Philosophical humorous stories 3 philosophical humorous stories 1
Master asked: What if you want to boil a pot of boiling water and find there is not enough wood in the middle of the fire? Some disciples said to find it quickly, some said to borrow it, and some said to buy it. Master said: Why not pour some water from the pot?
Things can't be all right, you can only get it by giving up.
Humorous short stories full of philosophy II
A Beijinger, 1984, sold a courtyard house in Gulou Street for 300,000 yuan in order to dream of going abroad. He left his hometown to go to Italy for gold ... He ate and lived in the rain, and delivered takeout in the middle of the night to learn a foreign language. He was robbed seven times in the slums and beaten three times. ...
I have worked hard and thrived, and now I have been in my temple for 30 years. Finally, I saved 6.5438 million euros (7.45 million RMB) and planned to return to China to enjoy the glory. Once in Beijing, it was found that the quadrangle sold in that year was listed on the intermediary for 80 million yuan, and it collapsed in an instant. ...
Perhaps, people's life is mostly busy ... sometimes, choice is more important than hard work!
A humorous short story full of philosophy 3
The perfume of department stores is 95% water, but only 5% is different, which is the secret recipe of every department store. So do people. 95% of things are basically the same, the difference is the key 5%, including people's self-cultivation characteristics, people's desire for happiness and pain.
It takes five years and ten years for essence to be added to perfume, and so do people. You need to grow and exercise to have your own unique taste.
A humorous short story full of philosophy 4
Father lost a watch, and he complained about rummaging everywhere, but he couldn't find it for a long time. When he went out, his son sneaked into the house and soon found the watch. Father asked: How did you find it?
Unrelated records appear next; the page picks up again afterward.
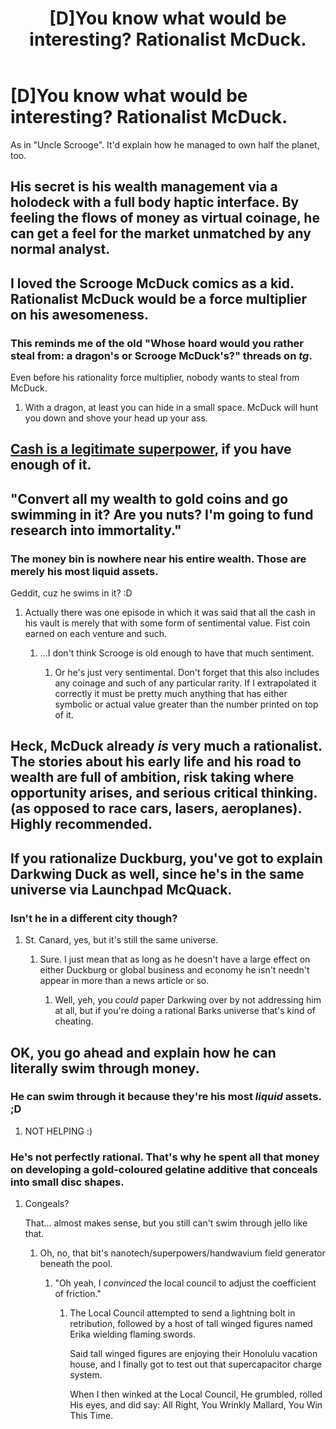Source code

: #+TITLE: [D]You know what would be interesting? Rationalist McDuck.

* [D]You know what would be interesting? Rationalist McDuck.
:PROPERTIES:
:Score: 16
:DateUnix: 1435293270.0
:DateShort: 2015-Jun-26
:END:
As in "Uncle Scrooge". It'd explain how he managed to own half the planet, too.


** His secret is his wealth management via a holodeck with a full body haptic interface. By feeling the flows of money as virtual coinage, he can get a feel for the market unmatched by any normal analyst.
:PROPERTIES:
:Author: clawclawbite
:Score: 14
:DateUnix: 1435339419.0
:DateShort: 2015-Jun-26
:END:


** I loved the Scrooge McDuck comics as a kid. Rationalist McDuck would be a force multiplier on his awesomeness.
:PROPERTIES:
:Author: Transfuturist
:Score: 7
:DateUnix: 1435296588.0
:DateShort: 2015-Jun-26
:END:

*** This reminds me of the old "Whose hoard would you rather steal from: a dragon's or Scrooge McDuck's?" threads on /tg/.

Even before his rationality force multiplier, nobody wants to steal from McDuck.
:PROPERTIES:
:Author: callmebrotherg
:Score: 7
:DateUnix: 1435297749.0
:DateShort: 2015-Jun-26
:END:

**** With a dragon, at least you can hide in a small space. McDuck will hunt you down and shove your head up your ass.
:PROPERTIES:
:Author: Transfuturist
:Score: 6
:DateUnix: 1435299486.0
:DateShort: 2015-Jun-26
:END:


** [[http://tvtropes.org/pmwiki/pmwiki.php/Main/CrimefightingWithCash][Cash is a legitimate superpower]], if you have enough of it.
:PROPERTIES:
:Author: PeridexisErrant
:Score: 4
:DateUnix: 1435298693.0
:DateShort: 2015-Jun-26
:END:


** "Convert all my wealth to gold coins and go swimming in it? Are you nuts? I'm going to fund research into immortality."
:PROPERTIES:
:Author: trifith
:Score: 5
:DateUnix: 1435336778.0
:DateShort: 2015-Jun-26
:END:

*** The money bin is nowhere near his entire wealth. Those are merely his most liquid assets.

Geddit, cuz he swims in it? :D
:PROPERTIES:
:Author: Transfuturist
:Score: 9
:DateUnix: 1435346025.0
:DateShort: 2015-Jun-26
:END:

**** Actually there was one episode in which it was said that all the cash in his vault is merely that with some form of sentimental value. Fist coin earned on each venture and such.
:PROPERTIES:
:Author: Bowbreaker
:Score: 2
:DateUnix: 1435554068.0
:DateShort: 2015-Jun-29
:END:

***** ...I don't think Scrooge is old enough to have that much sentiment.
:PROPERTIES:
:Author: Transfuturist
:Score: 2
:DateUnix: 1435591621.0
:DateShort: 2015-Jun-29
:END:

****** Or he's just very sentimental. Don't forget that this also includes any coinage and such of any particular rarity. If I extrapolated it correctly it must be pretty much anything that has either symbolic or actual value greater than the number printed on top of it.
:PROPERTIES:
:Author: Bowbreaker
:Score: 1
:DateUnix: 1435596409.0
:DateShort: 2015-Jun-29
:END:


** Heck, McDuck already /is/ very much a rationalist. The stories about his early life and his road to wealth are full of ambition, risk taking where opportunity arises, and serious critical thinking. (as opposed to race cars, lasers, aeroplanes). Highly recommended.
:PROPERTIES:
:Author: ancientcampus
:Score: 5
:DateUnix: 1435422039.0
:DateShort: 2015-Jun-27
:END:


** If you rationalize Duckburg, you've got to explain Darkwing Duck as well, since he's in the same universe via Launchpad McQuack.
:PROPERTIES:
:Author: ArgentStonecutter
:Score: 3
:DateUnix: 1435346479.0
:DateShort: 2015-Jun-26
:END:

*** Isn't he in a different city though?
:PROPERTIES:
:Author: Bowbreaker
:Score: 1
:DateUnix: 1435554101.0
:DateShort: 2015-Jun-29
:END:

**** St. Canard, yes, but it's still the same universe.
:PROPERTIES:
:Author: ArgentStonecutter
:Score: 1
:DateUnix: 1435584041.0
:DateShort: 2015-Jun-29
:END:

***** Sure. I just mean that as long as he doesn't have a large effect on either Duckburg or global business and economy he isn't needn't appear in more than a news article or so.
:PROPERTIES:
:Author: Bowbreaker
:Score: 1
:DateUnix: 1435587196.0
:DateShort: 2015-Jun-29
:END:

****** Well, yeh, you /could/ paper Darkwing over by not addressing him at all, but if you're doing a rational Barks universe that's kind of cheating.
:PROPERTIES:
:Author: ArgentStonecutter
:Score: 1
:DateUnix: 1435588929.0
:DateShort: 2015-Jun-29
:END:


** OK, you go ahead and explain how he can literally swim through money.
:PROPERTIES:
:Author: ArgentStonecutter
:Score: 2
:DateUnix: 1435313677.0
:DateShort: 2015-Jun-26
:END:

*** He can swim through it because they're his most /liquid/ assets. ;D
:PROPERTIES:
:Author: Transfuturist
:Score: 5
:DateUnix: 1435346113.0
:DateShort: 2015-Jun-26
:END:

**** NOT HELPING :)
:PROPERTIES:
:Author: ArgentStonecutter
:Score: 3
:DateUnix: 1435346277.0
:DateShort: 2015-Jun-26
:END:


*** He's not perfectly rational. That's why he spent all that money on developing a gold-coloured gelatine additive that conceals into small disc shapes.
:PROPERTIES:
:Score: 3
:DateUnix: 1435321594.0
:DateShort: 2015-Jun-26
:END:

**** Congeals?

That... almost makes sense, but you still can't swim through jello like that.
:PROPERTIES:
:Author: ArgentStonecutter
:Score: 2
:DateUnix: 1435322123.0
:DateShort: 2015-Jun-26
:END:

***** Oh, no, that bit's nanotech/superpowers/handwavium field generator beneath the pool.
:PROPERTIES:
:Score: 2
:DateUnix: 1435322690.0
:DateShort: 2015-Jun-26
:END:

****** "Oh yeah, I /convinced/ the local council to adjust the coefficient of friction."
:PROPERTIES:
:Author: FeepingCreature
:Score: 9
:DateUnix: 1435325991.0
:DateShort: 2015-Jun-26
:END:

******* The Local Council attempted to send a lightning bolt in retribution, followed by a host of tall winged figures named Erika wielding flaming swords.

Said tall winged figures are enjoying their Honolulu vacation house, and I finally got to test out that supercapacitor charge system.

When I then winked at the Local Council, He grumbled, rolled His eyes, and did say: All Right, You Wrinkly Mallard, You Win This Time.
:PROPERTIES:
:Score: 7
:DateUnix: 1435326267.0
:DateShort: 2015-Jun-26
:END:

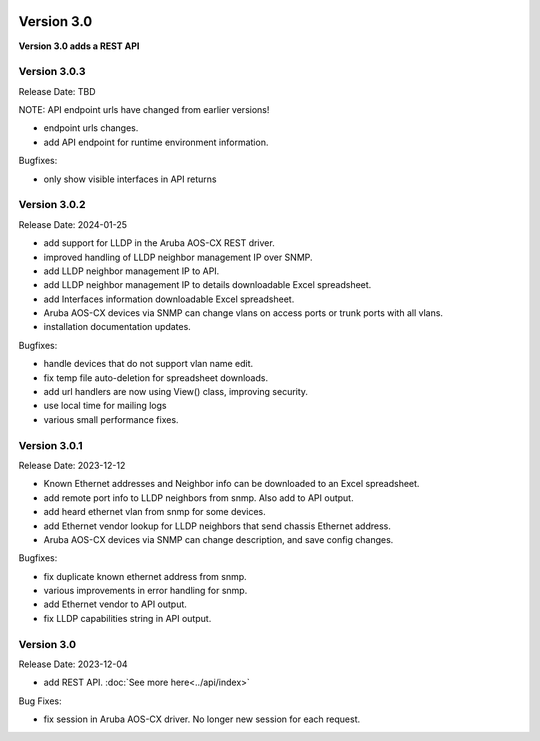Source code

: .. image:: ../_static/openl2m_logo.png

===========
Version 3.0
===========

**Version 3.0 adds a REST API**


Version 3.0.3
-------------

Release Date: TBD

NOTE: API endpoint urls have changed from earlier versions!

* endpoint urls changes.
* add API endpoint for runtime environment information.

Bugfixes:

* only show visible interfaces in API returns

Version 3.0.2
-------------

Release Date: 2024-01-25

* add support for LLDP in the Aruba AOS-CX REST driver.
* improved handling of LLDP neighbor management IP over SNMP.
* add LLDP neighbor management IP to API.
* add LLDP neighbor management IP to details downloadable Excel spreadsheet.
* add Interfaces information downloadable Excel spreadsheet.
* Aruba AOS-CX devices via SNMP can change vlans on access ports or trunk ports with all vlans.
* installation documentation updates.

Bugfixes:

* handle devices that do not support vlan name edit.
* fix temp file auto-deletion for spreadsheet downloads.
* add url handlers are now using View() class, improving security.
* use local time for mailing logs
* various small performance fixes.

Version 3.0.1
-------------

Release Date: 2023-12-12

* Known Ethernet addresses and Neighbor info can be downloaded to an Excel spreadsheet.
* add remote port info to LLDP neighbors from snmp. Also add to API output.
* add heard ethernet vlan from snmp for some devices.
* add Ethernet vendor lookup for LLDP neighbors that send chassis Ethernet address.
* Aruba AOS-CX devices via SNMP can change description, and save config changes.

Bugfixes:

* fix duplicate known ethernet address from snmp.
* various improvements in error handling for snmp.
* add Ethernet vendor to API output.
* fix LLDP capabilities string in API output.

Version 3.0
-----------

Release Date: 2023-12-04

* add REST API. :doc:`See more here<../api/index>`

Bug Fixes:

* fix session in Aruba AOS-CX driver. No longer new session for each request.
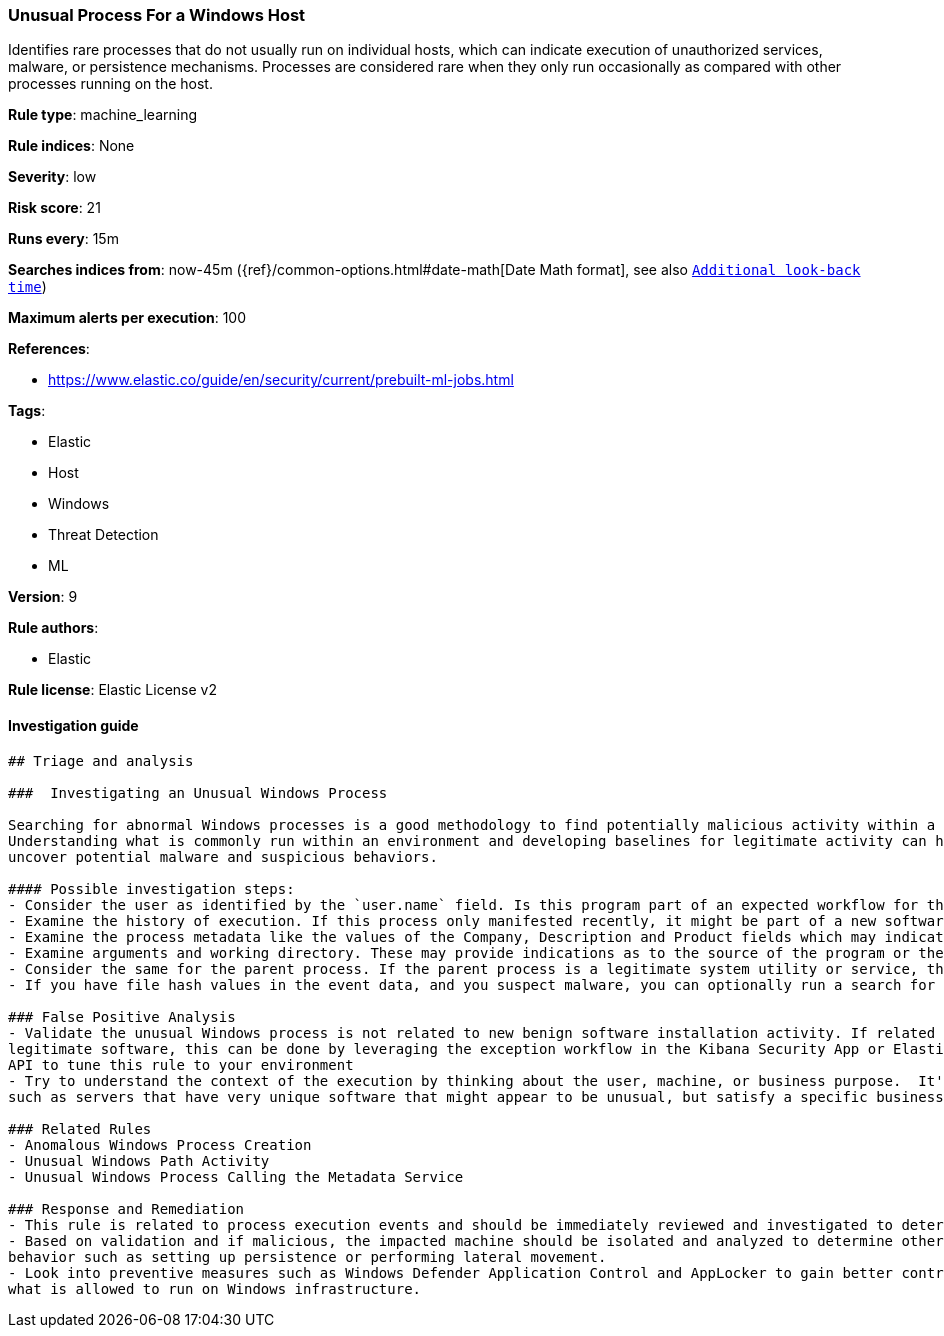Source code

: [[prebuilt-rule-0-16-1-unusual-process-for-a-windows-host]]
=== Unusual Process For a Windows Host

Identifies rare processes that do not usually run on individual hosts, which can indicate execution of unauthorized services, malware, or persistence mechanisms. Processes are considered rare when they only run occasionally as compared with other processes running on the host.

*Rule type*: machine_learning

*Rule indices*: None

*Severity*: low

*Risk score*: 21

*Runs every*: 15m

*Searches indices from*: now-45m ({ref}/common-options.html#date-math[Date Math format], see also <<rule-schedule, `Additional look-back time`>>)

*Maximum alerts per execution*: 100

*References*: 

* https://www.elastic.co/guide/en/security/current/prebuilt-ml-jobs.html

*Tags*: 

* Elastic
* Host
* Windows
* Threat Detection
* ML

*Version*: 9

*Rule authors*: 

* Elastic

*Rule license*: Elastic License v2


==== Investigation guide


[source, markdown]
----------------------------------
## Triage and analysis

###  Investigating an Unusual Windows Process

Searching for abnormal Windows processes is a good methodology to find potentially malicious activity within a network.
Understanding what is commonly run within an environment and developing baselines for legitimate activity can help
uncover potential malware and suspicious behaviors.

#### Possible investigation steps:
- Consider the user as identified by the `user.name` field. Is this program part of an expected workflow for the user who ran this program on this host?
- Examine the history of execution. If this process only manifested recently, it might be part of a new software package. If it has a consistent cadence (for example if it runs monthly or quarterly), it might be part of a monthly or quarterly business process.
- Examine the process metadata like the values of the Company, Description and Product fields which may indicate whether the program is associated with an expected software vendor or package.
- Examine arguments and working directory. These may provide indications as to the source of the program or the nature of the tasks it is performing.
- Consider the same for the parent process. If the parent process is a legitimate system utility or service, this could be related to software updates or system management. If the parent process is something user-facing like an Office application, this process could be more suspicious.
- If you have file hash values in the event data, and you suspect malware, you can optionally run a search for the file hash to see if the file is identified as malware by anti-malware tools.

### False Positive Analysis
- Validate the unusual Windows process is not related to new benign software installation activity. If related to
legitimate software, this can be done by leveraging the exception workflow in the Kibana Security App or Elasticsearch
API to tune this rule to your environment
- Try to understand the context of the execution by thinking about the user, machine, or business purpose.  It's possible that a small number of endpoints
such as servers that have very unique software that might appear to be unusual, but satisfy a specific business need.

### Related Rules
- Anomalous Windows Process Creation
- Unusual Windows Path Activity
- Unusual Windows Process Calling the Metadata Service

### Response and Remediation
- This rule is related to process execution events and should be immediately reviewed and investigated to determine if malicious.
- Based on validation and if malicious, the impacted machine should be isolated and analyzed to determine other post-compromise
behavior such as setting up persistence or performing lateral movement.
- Look into preventive measures such as Windows Defender Application Control and AppLocker to gain better control on
what is allowed to run on Windows infrastructure.

----------------------------------
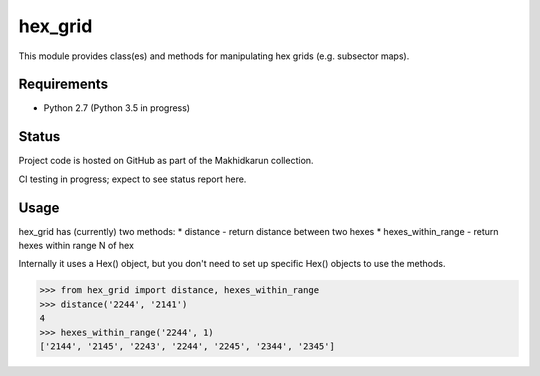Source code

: hex_grid
========

This module provides class(es) and methods for manipulating hex grids (e.g. subsector maps).

Requirements
------------
* Python 2.7 (Python 3.5 in progress)

Status
------

Project code is hosted on GitHub as part of the Makhidkarun collection.

CI testing in progress; expect to see status report here.

Usage
-----

hex_grid has (currently) two methods:
* distance - return distance between two hexes
* hexes_within_range - return hexes within range N of hex

Internally it uses a Hex() object, but you don't need to set up specific Hex() objects to use the methods.

>>> from hex_grid import distance, hexes_within_range
>>> distance('2244', '2141')
4
>>> hexes_within_range('2244', 1)
['2144', '2145', '2243', '2244', '2245', '2344', '2345']
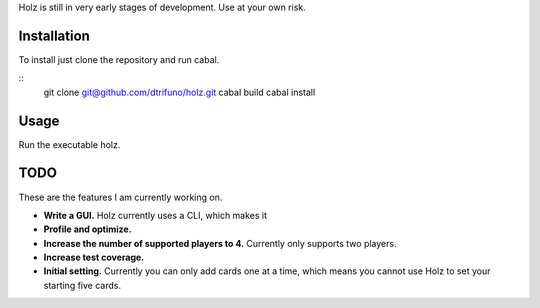 

Holz is still in very early stages of development. Use at your own risk.

Installation
=====================

To install just clone the repository and run cabal.

::
    git clone git@github.com/dtrifuno/holz.git
    cabal build
    cabal install

Usage
=====================

Run the executable holz. 

TODO
=====================

These are the features I am currently working on.

* **Write a GUI.** Holz currently uses a CLI, which makes it 

* **Profile and optimize.**

* **Increase the number of supported players to 4.** Currently only supports two players.

* **Increase test coverage.**

* **Initial setting.** Currently you can only add cards one at a time, which means you cannot use Holz to set your starting five cards.
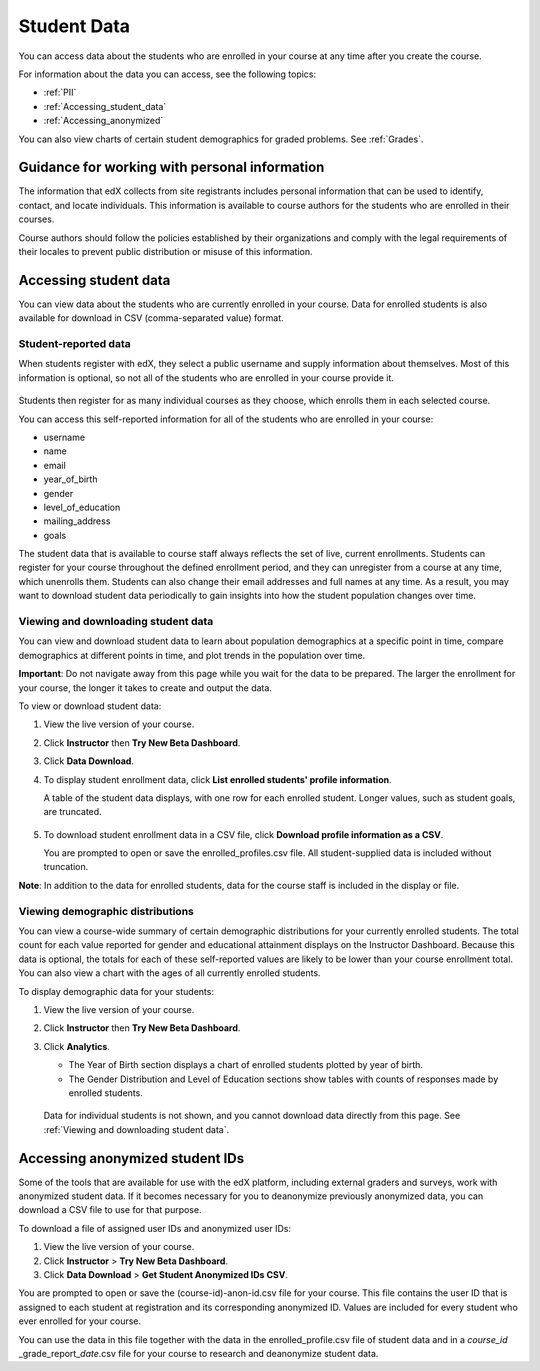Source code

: ############################
Student Data
############################

You can access data about the students who are enrolled in your course at any time after you create the course. 

For information about the data you can access, see the following topics:

* :ref:`PII`

* :ref:`Accessing_student_data`

* :ref:`Accessing_anonymized`

You can also view charts of certain student demographics for graded problems. See :ref:`Grades`. 

.. _PII:

***************************************************************
Guidance for working with personal information
***************************************************************

The information that edX collects from site registrants includes personal information that can be used to identify, contact, and locate individuals. This information is available to course authors for the students who are enrolled in their courses. 

Course authors should follow the policies established by their organizations and comply with the legal requirements of their locales to prevent public distribution or misuse of this information. 

.. **Question**: I just made this statement up. What guidance can/should we give, for immediate publication and in the future? (sent to Tena and Jennifer Adams 31 Jan 14)

.. _Accessing_student_data:

****************************
Accessing student data
****************************

You can view data about the students who are currently enrolled in your course. Data for enrolled students is also available for download in CSV (comma-separated value) format.  

======================
Student-reported data
======================

When students register with edX, they select a public username and supply information about themselves. Most of this information is optional, so not all of the students who are enrolled in your course provide it.

 .. image:: Images/Registration_page.png
   :alt: Fields that collect student information during registration

Students then register for as many individual courses as they choose, which enrolls them in each selected course. 

You can access this self-reported information for all of the students who are enrolled in your course:

* username
* name
* email
* year_of_birth
* gender
* level_of_education
* mailing_address
* goals

The student data that is available to course staff always reflects the set of live, current enrollments. Students can register for your course throughout the defined enrollment period, and they can unregister from a course at any time, which unenrolls them. Students can also change their email addresses and full names at any time. As a result, you may want to download student data periodically to gain insights into how the student population changes over time. 

==========================================
Viewing and downloading student data
==========================================

You can view and download student data to learn about population demographics at a specific point in time, compare demographics at different points in time, and plot trends in the population over time.

**Important**: Do not navigate away from this page while you wait for the data to be prepared. The larger the enrollment for your course, the longer it takes to create and output the data. 

To view or download student data:

#. View the live version of your course.

#. Click **Instructor** then **Try New Beta Dashboard**.

#. Click **Data Download**.

#. To display student enrollment data, click **List enrolled students' profile information**.

   A table of the student data displays, with one row for each enrolled student. Longer values, such as student goals, are truncated.

 .. image:: Images/StudentData_Table.png
    :alt: Table with columns for the collected data points and rows for each student on the Instructor Dashboard

   **Note**:: In the future, edX may also request that students select a language and location. This data is not collected at this time.

5. To download student enrollment data in a CSV file, click **Download profile information as a CSV**.

   You are prompted to open or save the enrolled_profiles.csv file. All student-supplied data is included without truncation.

**Note**: In addition to the data for enrolled students, data for the course staff is included in the display or file.

==========================================
Viewing demographic distributions
==========================================

You can view a course-wide summary of certain demographic distributions for your currently enrolled students. The total count for each value reported for gender and educational attainment displays on the Instructor Dashboard. Because this data is optional, the totals for each of these self-reported values are likely to be lower than your course enrollment total. You can also view a chart with the ages of all currently enrolled students.

To display demographic data for your students:

#. View the live version of your course.

#. Click **Instructor** then **Try New Beta Dashboard**.

#. Click **Analytics**. 

   * The Year of Birth section displays a chart of enrolled students plotted by year of birth.

   * The Gender Distribution and Level of Education sections show tables with counts of responses made by enrolled students.

   .. image:: Images/Distribution_Education.png
    :alt: Table with columns for different possible values for gender and total count reported for each value

   .. image:: Images/Distribution_Gender.png
    :alt: Table with columns for different possible values for level of education completed and total count reported for each value

  Data for individual students is not shown, and you cannot download data directly from this page. See :ref:`Viewing and downloading student data`.


.. _Accessing_anonymized:

********************************
Accessing anonymized student IDs
********************************

Some of the tools that are available for use with the edX platform, including external graders and surveys, work with anonymized student data. If it becomes necessary for you to deanonymize previously anonymized data, you can download a CSV file to use for that purpose.

To download a file of assigned user IDs and anonymized user IDs:

#. View the live version of your course.

#. Click **Instructor** > **Try New Beta Dashboard**.

#. Click **Data Download** > **Get Student Anonymized IDs CSV**.

You are prompted to open or save the (course-id)-anon-id.csv file for your course. This file contains the user ID that is assigned to each student at registration and its corresponding anonymized ID. Values are included for every student who ever enrolled for your course. 

You can use the data in this file together with the data in the enrolled_profile.csv file of student data and in a *course_id* \_grade_report_\ *date*.csv file for your course to research and deanonymize student data.



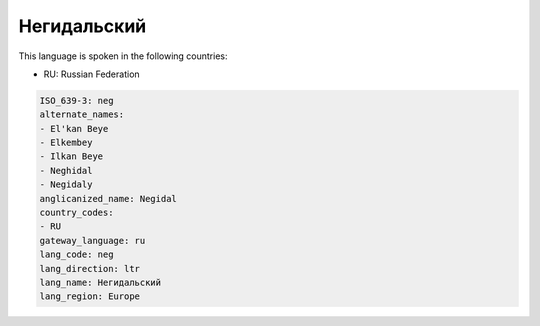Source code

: .. _neg:

Негидальский
========================

This language is spoken in the following countries:

* RU: Russian Federation

.. code-block:: yaml

    ISO_639-3: neg
    alternate_names:
    - El'kan Beye
    - Elkembey
    - Ilkan Beye
    - Neghidal
    - Negidaly
    anglicanized_name: Negidal
    country_codes:
    - RU
    gateway_language: ru
    lang_code: neg
    lang_direction: ltr
    lang_name: Негидальский
    lang_region: Europe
My son said, I just sat quietly, and soon I heard the tick, and then I went to look for my watch.
The more anxious we are, the less we can find what we want. Only when you calm down can you hear your inner voice.
A humorous short story full of philosophy 5
When the cup is full of milk, people say: this is milk; When filled with oil, people say: this is oil. People only see the cup when it is empty. When our hearts are full of knowledge, wealth, power, achievements and prejudice, we are not ourselves.
I often have everything, but I can't have myself.